The advantages of bicameral legislature are:
Re-examination of legislation
When one chamber passes a bill into law, there may be a possibility of oversight. This is when the second chamber re-examines the bill that has been passed by the lower chamber to make a more meaningful contribution.
Sometimes, disagreement between the two chambers may force them to take a second look at the bill to make improvements where necessary.
Prevention of ill-conceived bills
There may be a delay in the reading and passage of a bill into law, it may be a blessing in disguise because the second look brings about thoroughness. It prevents ill-conceived bills from being passed.
Contribution to national life
In a country where members of the Senate are appointed based on their wealth of experience e.g Canada, it gives them the privilege to make contributions to national life and gives the country the opportunity to tap from their wealth of knowledge in sectors such as economy, security, and health.

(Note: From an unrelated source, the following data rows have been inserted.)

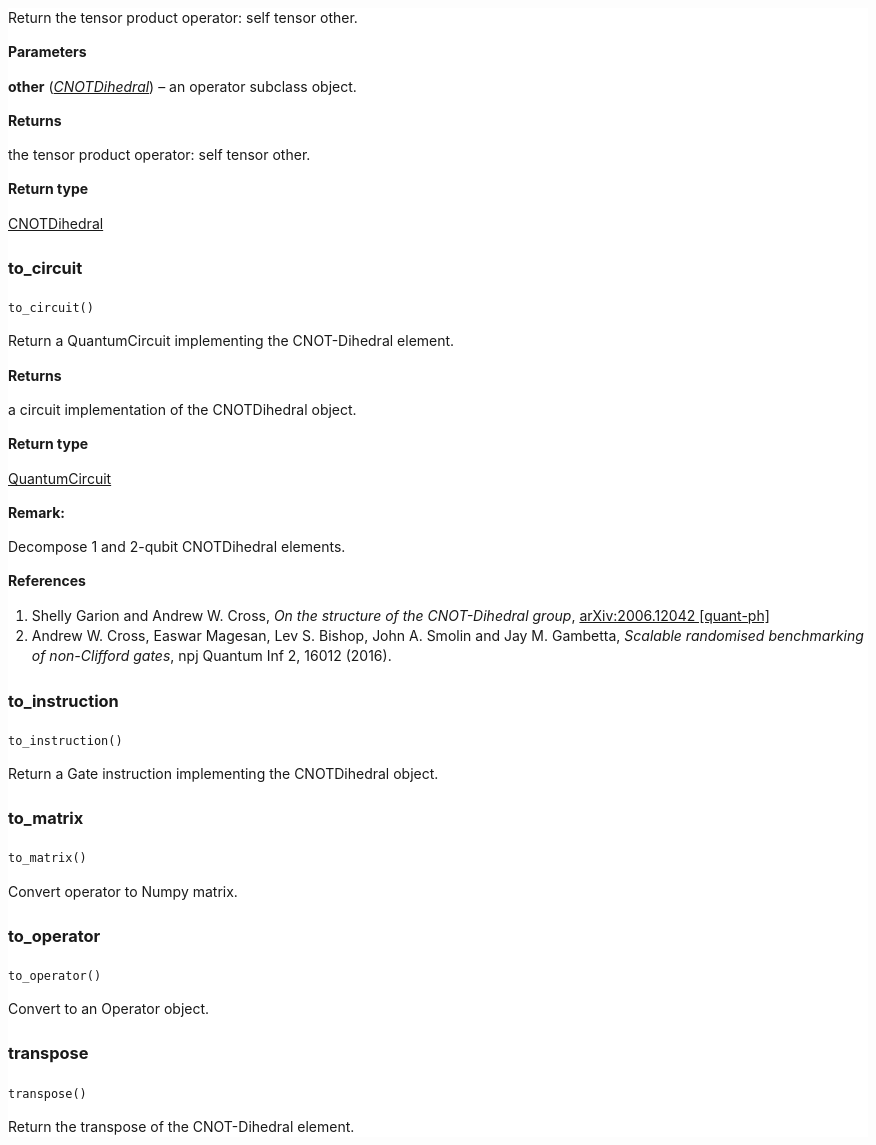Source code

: Return the tensor product operator: self tensor other.

**Parameters**

**other** ([*CNOTDihedral*](#qiskit.ignis.verification.CNOTDihedral "qiskit.ignis.verification.CNOTDihedral")) – an operator subclass object.

**Returns**

the tensor product operator: self tensor other.

**Return type**

[CNOTDihedral](#qiskit.ignis.verification.CNOTDihedral "qiskit.ignis.verification.CNOTDihedral")

### to\_circuit

<span id="qiskit.ignis.verification.CNOTDihedral.to_circuit" />

`to_circuit()`

Return a QuantumCircuit implementing the CNOT-Dihedral element.

**Returns**

a circuit implementation of the CNOTDihedral object.

**Return type**

[QuantumCircuit](qiskit.circuit.QuantumCircuit "qiskit.circuit.QuantumCircuit")

**Remark:**

Decompose 1 and 2-qubit CNOTDihedral elements.

**References**

1.  Shelly Garion and Andrew W. Cross, *On the structure of the CNOT-Dihedral group*, [arXiv:2006.12042 \[quant-ph\]](https://arxiv.org/abs/2006.12042)
2.  Andrew W. Cross, Easwar Magesan, Lev S. Bishop, John A. Smolin and Jay M. Gambetta, *Scalable randomised benchmarking of non-Clifford gates*, npj Quantum Inf 2, 16012 (2016).

### to\_instruction

<span id="qiskit.ignis.verification.CNOTDihedral.to_instruction" />

`to_instruction()`

Return a Gate instruction implementing the CNOTDihedral object.

### to\_matrix

<span id="qiskit.ignis.verification.CNOTDihedral.to_matrix" />

`to_matrix()`

Convert operator to Numpy matrix.

### to\_operator

<span id="qiskit.ignis.verification.CNOTDihedral.to_operator" />

`to_operator()`

Convert to an Operator object.

### transpose

<span id="qiskit.ignis.verification.CNOTDihedral.transpose" />

`transpose()`

Return the transpose of the CNOT-Dihedral element.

Representation of special groups
Where members of the Senate are appointed, bicameralism gives people from special groups a sense of belonging as they are able to make contributions to national development.
Effective check on the executive
Two chambers ensure that the legislators perform the role of effectively holding the government (headed by the executive) accountable and serve as a check on the actions of the executive, unlike bicameralism where lawmakers may easily give in when the ruling party dominates the chamber.
Equal representation of units
Bicameral legislature promotes the principle of equality irrespective of the size of states that make up the federation.
For instance, the U.S. Constitution prescribes that each of the states is represented by two senators, which is why the U.S. Senate is made up of 100 senators.
In Nigeria where the Senate is made up of 109 Senators, each of the 36 states is represented by 3 senators and one senator representing the Federal Capital Territory (FCT).
If the population of a state were to be used as a condition for representation, the most populous U.S state like California would have dominated the Upper Chamber.
If the same were to be applied in Nigeria, populous states like Kano and Lagos would have had the majority in the Senate, but NO, all states are equally represented in the Senate.
Argument against bicameral system
The above merits of two chambers sounds brilliant, however, there are some defects. Here are some of the disadvantages of bicameral legislative chamber:
It delays the legislation process
It promotes the repetition of the law-making process. What has been worked at the Lower Chamber goes to the Upper Chamber for the same consideration sometimes, with a meaningful contribution.
Bicameralism is wasteful of resources
Sometimes, members of the Upper House have passed the age of usefulness. Some of them are weak and tired.
The cost of maintaining two chambers may be costlier, but it is important to point out that bicameralism still makes meaningful contributions in a country where democracy is working effectively.
Political scientists suggested that if the cost of maintaining two chambers is reviewed and reduced, there would not be the need to scrap the bicameral system.